━━━ Exercise passage

A Budweiser bottle from the 1870s

Now, Busch not only had bottled beer to sell, but he had the best bottled beer in the country. His innovations were disastrous to the small breweries that were left in St. Louis and by 1900, only nineteen of them remained. Brewing had changed from a neighborhood business to one with the potential to reach markets everywhere, which is just what Busch began to do. While his competitors in St. Louis were struggling, he invested deeply and became a “traveling ambassador of beer.”

The genial mustachioed Busch was impeccably dressed and portly, as befitted a successful man of his day. While he appeared dignified he wasn’t a bit snobbish and had friends from all ranks of society. He loved a good laugh and didn’t mind poking fun at himself. He especially enjoyed pulling pranks on his friend and frequent traveling companion, St. Louis restaurant owner Tony Faust. One time, the two of them were in a restaurant in France. Busch, who spoke French, was teaching his friend how to order a meal. When they finished dining, Faust asked what he should say to ask the waiter for cigars. Bush spoke a phrase in French and Faust repeated it to the waiter, who obligingly brought Faust the check. Busch roared with laughter and his friend realized he’d been had.

━━━━━━
━━━ Dataset records

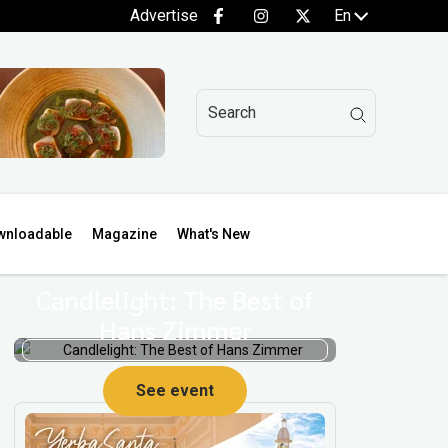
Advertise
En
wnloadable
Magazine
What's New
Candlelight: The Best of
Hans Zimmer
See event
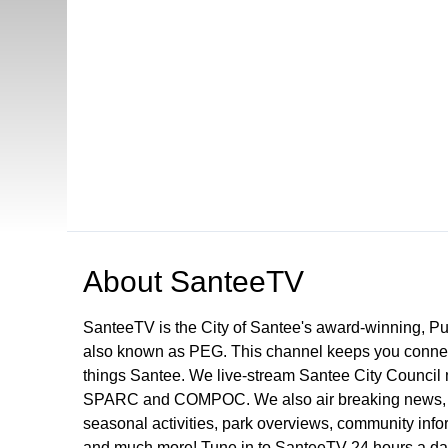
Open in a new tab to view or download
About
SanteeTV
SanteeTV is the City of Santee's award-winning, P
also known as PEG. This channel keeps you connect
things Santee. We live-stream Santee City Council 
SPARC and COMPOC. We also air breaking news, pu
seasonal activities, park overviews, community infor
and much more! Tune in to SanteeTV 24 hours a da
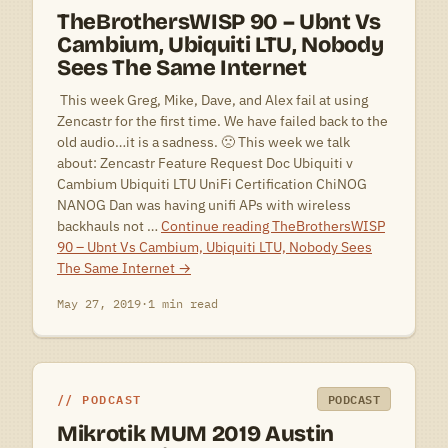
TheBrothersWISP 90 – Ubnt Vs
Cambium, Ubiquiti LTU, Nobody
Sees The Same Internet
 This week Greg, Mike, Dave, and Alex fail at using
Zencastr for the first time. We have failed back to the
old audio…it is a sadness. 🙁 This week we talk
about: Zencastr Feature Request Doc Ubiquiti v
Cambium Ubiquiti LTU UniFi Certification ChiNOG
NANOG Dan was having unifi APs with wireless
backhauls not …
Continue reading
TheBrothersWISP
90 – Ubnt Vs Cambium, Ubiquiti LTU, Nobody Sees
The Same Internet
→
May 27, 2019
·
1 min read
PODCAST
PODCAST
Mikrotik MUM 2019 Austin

━━━━━━

Pick up the passage about Busch and his beer business right after its final sentence and continue it.

Output of the task:
Word of Budweiser beer began to spread and Busch began marketing and advertising in every state in the growing nation. The plant in St. Louis began to expand, employing as many as 7,500 men. Each year, Anheuser-Busch produced 1.6 million barrels of beer. Nearly all was consumed in the United States, but even the small amount sent abroad exceeded the entire sales, domestic and foreign, of most of the company’s rivals.

Busch continued to expand and bought railroads, a coal mine and several hotels, all to further the cause of his beer. He had agents in every major city and owned property in every state in the union. With Budweiser now the chief product of the brewery, he reduced his sixteen brands to just four: Budweiser, Michelob, Faust and the standard pale beer. At that time, Michelob was the finest beer being made in America and was also the most expensive at twenty-five cents a glass. Like Budweiser, it originated in Bohemia, and it was Adolphus himself who discovered it. He bought a glass of beer one day for the equivalent of a few cents and it struck him as being even better than Budweiser. He returned home and ordered his staff to duplicate it. Michelob was the result, but it cost so much that sales were always low. This brand would not be bottled for many years. The Faust brand was named in honor of Tony Faust. One of Busch’s daughters, Anna Louise, later married Faust’s son, Edward.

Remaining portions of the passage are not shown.